Пройдёт почти год, прежде чем Солженицын (уже арестант) поймёт, что именно то письмо было выхвачено из общего потока и засечено, что именно с того момента они с Кокой попали под колпак слежки. Но весной 1944-го ему и в голову не приходило связывать участившиеся наезды СМЕРШа в батарею, вызовы солдат для бесед по одному — с чем-то, имеющим отношение к его переписке с Кокой, с которым, как выяснилось, встретиться до конца войны уже не представлялось реальным. На фронт Солженицын вернулся как раз с облегчением — в тылу, где люди были мрачно озабочены, он не нашёл такого морально чистого воздуха, какой был здесь. К тому же одно за другим последовали события, остудившие жар политических переживаний.
В середине апреля с большим опозданием вернулся денежный перевод с пометой о смерти матери. Никто из родных не написал ему об этом вовремя — так что поначалу Саня даже не знал, когда это случилось: в марте или раньше. Если б ему удалось заехать в Георгиевск во время отпуска, он мог бы попасть уже только на её могилу. Это были чёрные дни, и, страдая, он обвинял не войну и не оккупацию, не мамину болезнь, а только себя. «Мама умерла. Я был для неё плохим, бездушным сыном. Почему всегда живое так грубо, так нагло, так тупо пляшет по мёртвому? По дорогому мёртвому? В двадцать четыре года она потеряла человека, который её любил, и двадцать шесть лет растила человека, который не принёс ей радости. Зачем она жила?.. Со мной осталось — всё хорошее, что она для меня сделала, и всё плохое, что сделал для неё я».
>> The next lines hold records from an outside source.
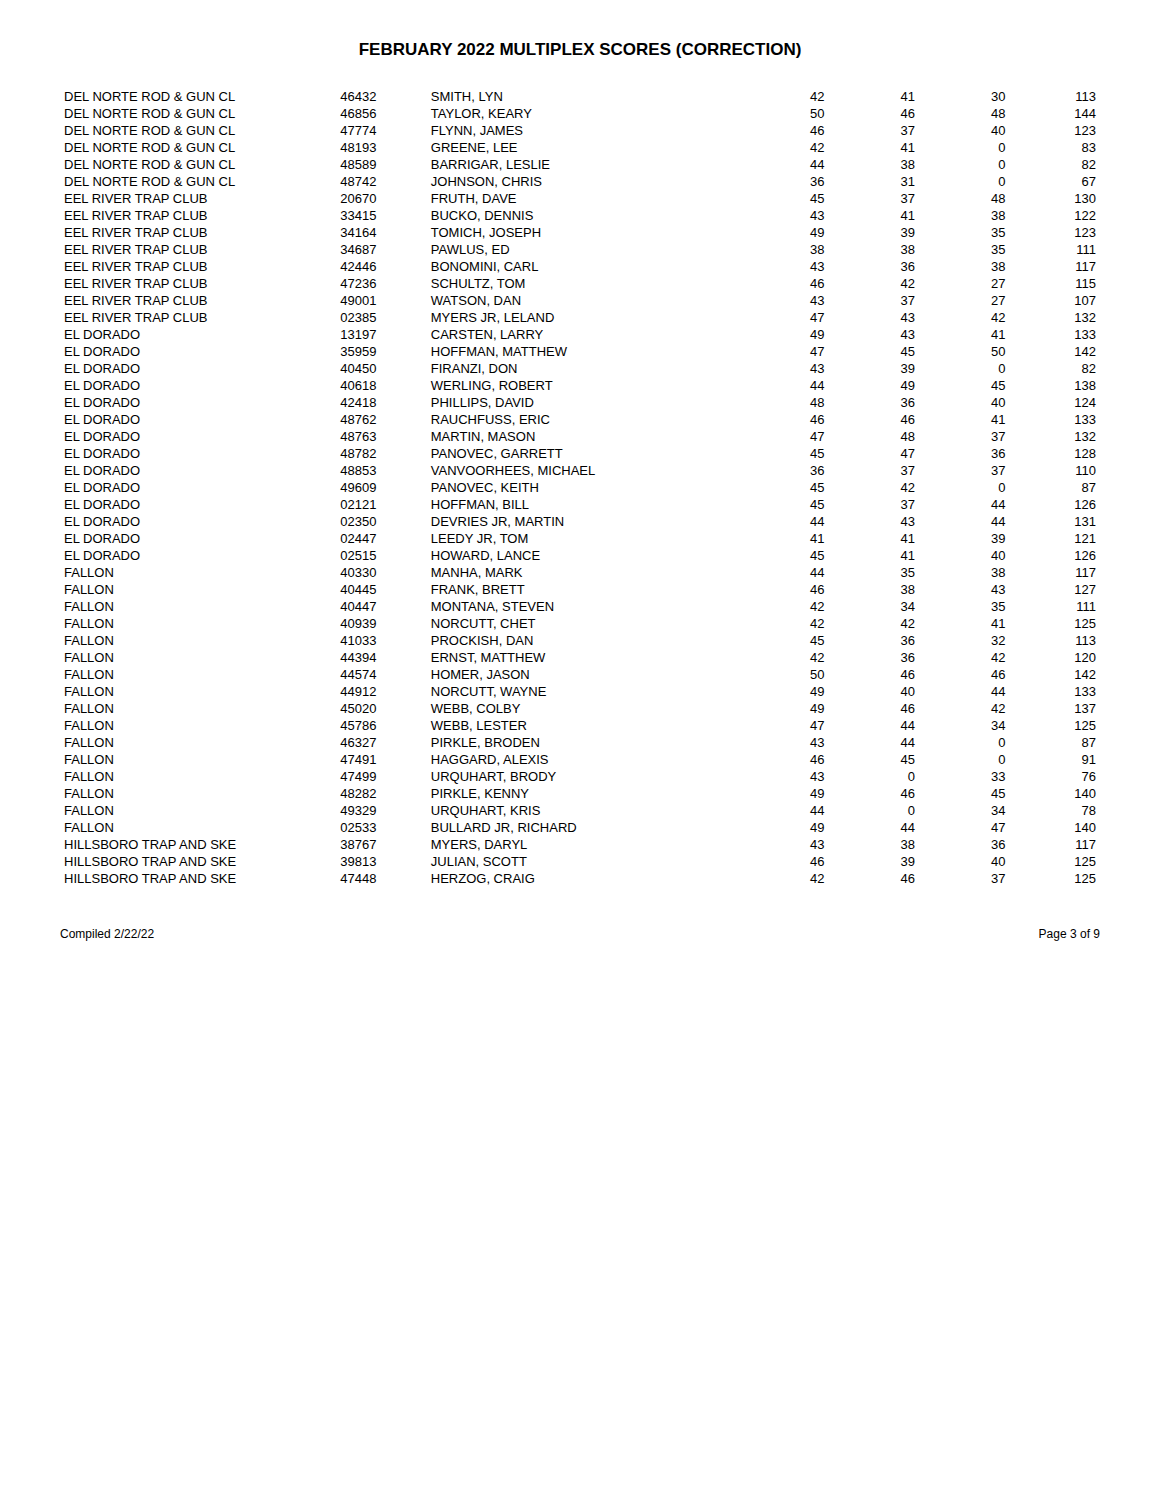FEBRUARY 2022 MULTIPLEX SCORES (CORRECTION)
| DEL NORTE ROD & GUN CL | 46432 | SMITH, LYN | 42 | 41 | 30 | 113 |
| DEL NORTE ROD & GUN CL | 46856 | TAYLOR, KEARY | 50 | 46 | 48 | 144 |
| DEL NORTE ROD & GUN CL | 47774 | FLYNN, JAMES | 46 | 37 | 40 | 123 |
| DEL NORTE ROD & GUN CL | 48193 | GREENE, LEE | 42 | 41 | 0 | 83 |
| DEL NORTE ROD & GUN CL | 48589 | BARRIGAR, LESLIE | 44 | 38 | 0 | 82 |
| DEL NORTE ROD & GUN CL | 48742 | JOHNSON, CHRIS | 36 | 31 | 0 | 67 |
| EEL RIVER TRAP CLUB | 20670 | FRUTH, DAVE | 45 | 37 | 48 | 130 |
| EEL RIVER TRAP CLUB | 33415 | BUCKO, DENNIS | 43 | 41 | 38 | 122 |
| EEL RIVER TRAP CLUB | 34164 | TOMICH, JOSEPH | 49 | 39 | 35 | 123 |
| EEL RIVER TRAP CLUB | 34687 | PAWLUS, ED | 38 | 38 | 35 | 111 |
| EEL RIVER TRAP CLUB | 42446 | BONOMINI, CARL | 43 | 36 | 38 | 117 |
| EEL RIVER TRAP CLUB | 47236 | SCHULTZ, TOM | 46 | 42 | 27 | 115 |
| EEL RIVER TRAP CLUB | 49001 | WATSON, DAN | 43 | 37 | 27 | 107 |
| EEL RIVER TRAP CLUB | 02385 | MYERS JR, LELAND | 47 | 43 | 42 | 132 |
| EL DORADO | 13197 | CARSTEN, LARRY | 49 | 43 | 41 | 133 |
| EL DORADO | 35959 | HOFFMAN, MATTHEW | 47 | 45 | 50 | 142 |
| EL DORADO | 40450 | FIRANZI, DON | 43 | 39 | 0 | 82 |
| EL DORADO | 40618 | WERLING, ROBERT | 44 | 49 | 45 | 138 |
| EL DORADO | 42418 | PHILLIPS, DAVID | 48 | 36 | 40 | 124 |
| EL DORADO | 48762 | RAUCHFUSS, ERIC | 46 | 46 | 41 | 133 |
| EL DORADO | 48763 | MARTIN, MASON | 47 | 48 | 37 | 132 |
| EL DORADO | 48782 | PANOVEC, GARRETT | 45 | 47 | 36 | 128 |
| EL DORADO | 48853 | VANVOORHEES, MICHAEL | 36 | 37 | 37 | 110 |
| EL DORADO | 49609 | PANOVEC, KEITH | 45 | 42 | 0 | 87 |
| EL DORADO | 02121 | HOFFMAN, BILL | 45 | 37 | 44 | 126 |
| EL DORADO | 02350 | DEVRIES JR, MARTIN | 44 | 43 | 44 | 131 |
| EL DORADO | 02447 | LEEDY JR, TOM | 41 | 41 | 39 | 121 |
| EL DORADO | 02515 | HOWARD, LANCE | 45 | 41 | 40 | 126 |
| FALLON | 40330 | MANHA, MARK | 44 | 35 | 38 | 117 |
| FALLON | 40445 | FRANK, BRETT | 46 | 38 | 43 | 127 |
| FALLON | 40447 | MONTANA, STEVEN | 42 | 34 | 35 | 111 |
| FALLON | 40939 | NORCUTT, CHET | 42 | 42 | 41 | 125 |
| FALLON | 41033 | PROCKISH, DAN | 45 | 36 | 32 | 113 |
| FALLON | 44394 | ERNST, MATTHEW | 42 | 36 | 42 | 120 |
| FALLON | 44574 | HOMER, JASON | 50 | 46 | 46 | 142 |
| FALLON | 44912 | NORCUTT, WAYNE | 49 | 40 | 44 | 133 |
| FALLON | 45020 | WEBB, COLBY | 49 | 46 | 42 | 137 |
| FALLON | 45786 | WEBB, LESTER | 47 | 44 | 34 | 125 |
| FALLON | 46327 | PIRKLE, BRODEN | 43 | 44 | 0 | 87 |
| FALLON | 47491 | HAGGARD, ALEXIS | 46 | 45 | 0 | 91 |
| FALLON | 47499 | URQUHART, BRODY | 43 | 0 | 33 | 76 |
| FALLON | 48282 | PIRKLE, KENNY | 49 | 46 | 45 | 140 |
| FALLON | 49329 | URQUHART, KRIS | 44 | 0 | 34 | 78 |
| FALLON | 02533 | BULLARD JR, RICHARD | 49 | 44 | 47 | 140 |
| HILLSBORO TRAP AND SKE | 38767 | MYERS, DARYL | 43 | 38 | 36 | 117 |
| HILLSBORO TRAP AND SKE | 39813 | JULIAN, SCOTT | 46 | 39 | 40 | 125 |
| HILLSBORO TRAP AND SKE | 47448 | HERZOG, CRAIG | 42 | 46 | 37 | 125 |
Compiled 2/22/22 Page 3 of 9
Только 24 апреля тётя Маруся сообщила племяннику подробности (три предыдущих письма не дошли). «Дядя Роман умер 2 января 1944, а твоя мамочка, а моя дорогая сестричка 18 января. Для меня это был такой удар, что я слегла в постель и думала, что вслед за ними и я скоро отправлюсь туда же… В продолжение 2-х недель — 2 гроба… Мама приехала к нам, на себя совсем не была похожа, настоящий скелет, все думали, что она тогда же умрёт. Но потом она немного отошла, но уже поправки не было, у неё был туберкулёз во 2-й и 3-ей стадии, куда ж ей поправиться. Вещей она привезла очень и очень мало, самое необходимое и то продавала на мёд, сметану, масло, смалец и т. д. У нас тёлочка первым телком отелилась, даёт мало молока, а мы всё-таки делились со всеми своими больными, мы каждый день ей давали ½ литра молока, а если б она покупала, так на одно молоко 500 руб. и больше надо. Ей тех денег и на одно молоко не хватило бы… Мама твоя хотя была очень слабая, а всё-таки ходила потихоньку. 16-го, в воскресенье, она написала всем письма, тебе, Наташе, в Ростов Н. Н. (Нине Николаевне Решетовской. — Л. С.) и Куликовой, 17-го слегла в постель, а 18-го тихонько скончалась. Я была с ней, и она говорила до самой последней минутки, тебя всё вспоминала и очень хотела с тобой повидаться, разговаривала со мной, а потом закрыла глаза, заснула и больше не проснулась». Январский денежный перевод и ещё два пошли на оплату долга по двум похоронам.